*WHAT THIS TASK INVOLVES*
Transcribe this listing exactly; omit the pictures.

(DATA PROVIDED Opens)

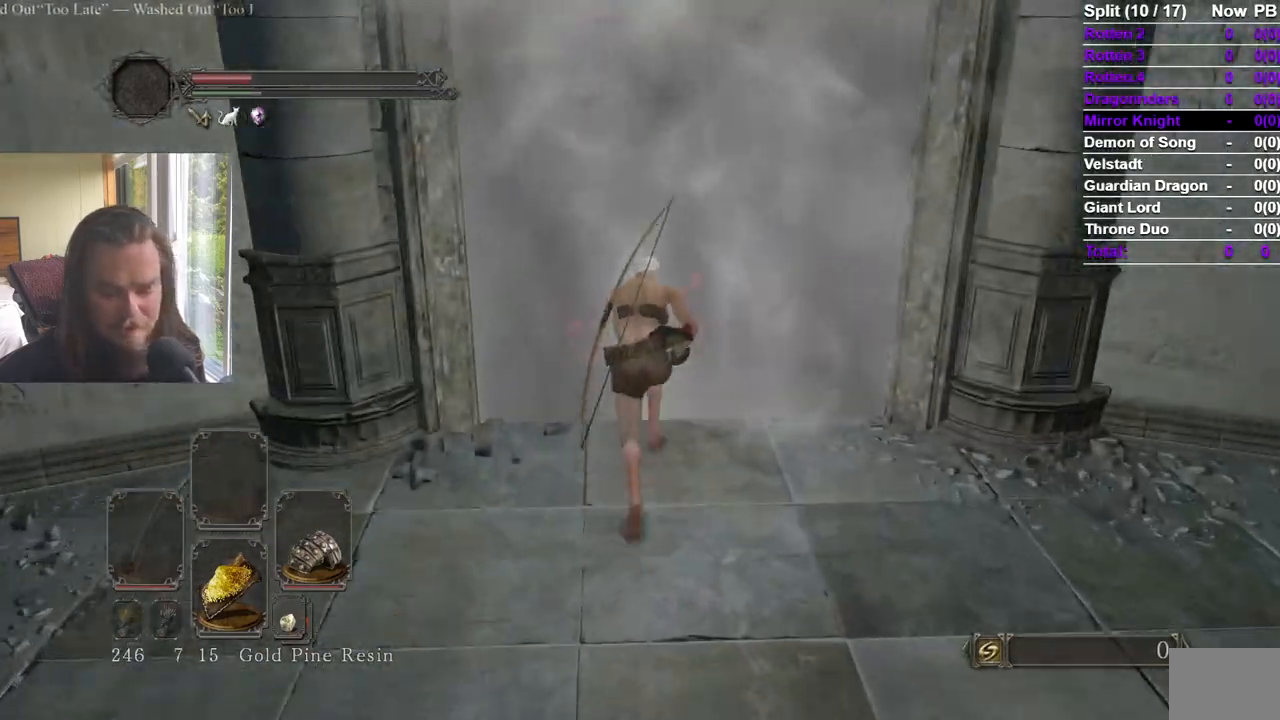
Gameplay with a controller (Xbox layout); each line is a JSON object with the inputs held at the frame after it. "events" lists button and stick changes between this image and that frame as [ms after this image, input, new state], when the widget could be followed in between. Not read: X.
{"buttons": [], "left_stick": "center", "right_stick": "center", "events": [[17, "A", "down"], [84, "B", "up"], [134, "left_stick", "center"], [467, "A", "up"]]}
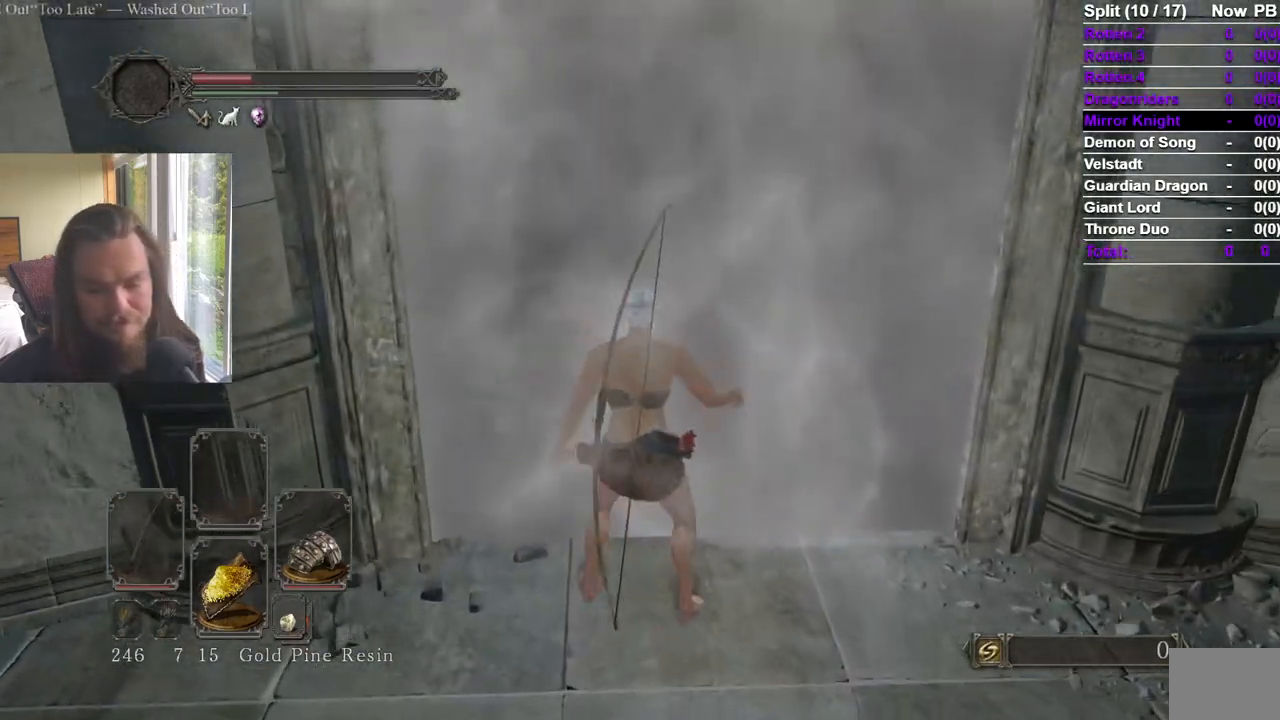
{"buttons": [], "left_stick": "center", "right_stick": "center", "events": []}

(DATA PROVIDED Closes)

*SOLVED EXERCISE*
Gameplay with a controller (Xbox layout); each line is a JSON object with the inputs held at the frame after it. "events" lists button and stick changes between this image and that frame as [ms after this image, input, new state], when the widget could be followed in between. Not read: X.
{"buttons": [], "left_stick": "center", "right_stick": "center", "events": [[17, "A", "down"], [84, "B", "up"], [134, "left_stick", "center"], [467, "A", "up"]]}
{"buttons": [], "left_stick": "center", "right_stick": "center", "events": []}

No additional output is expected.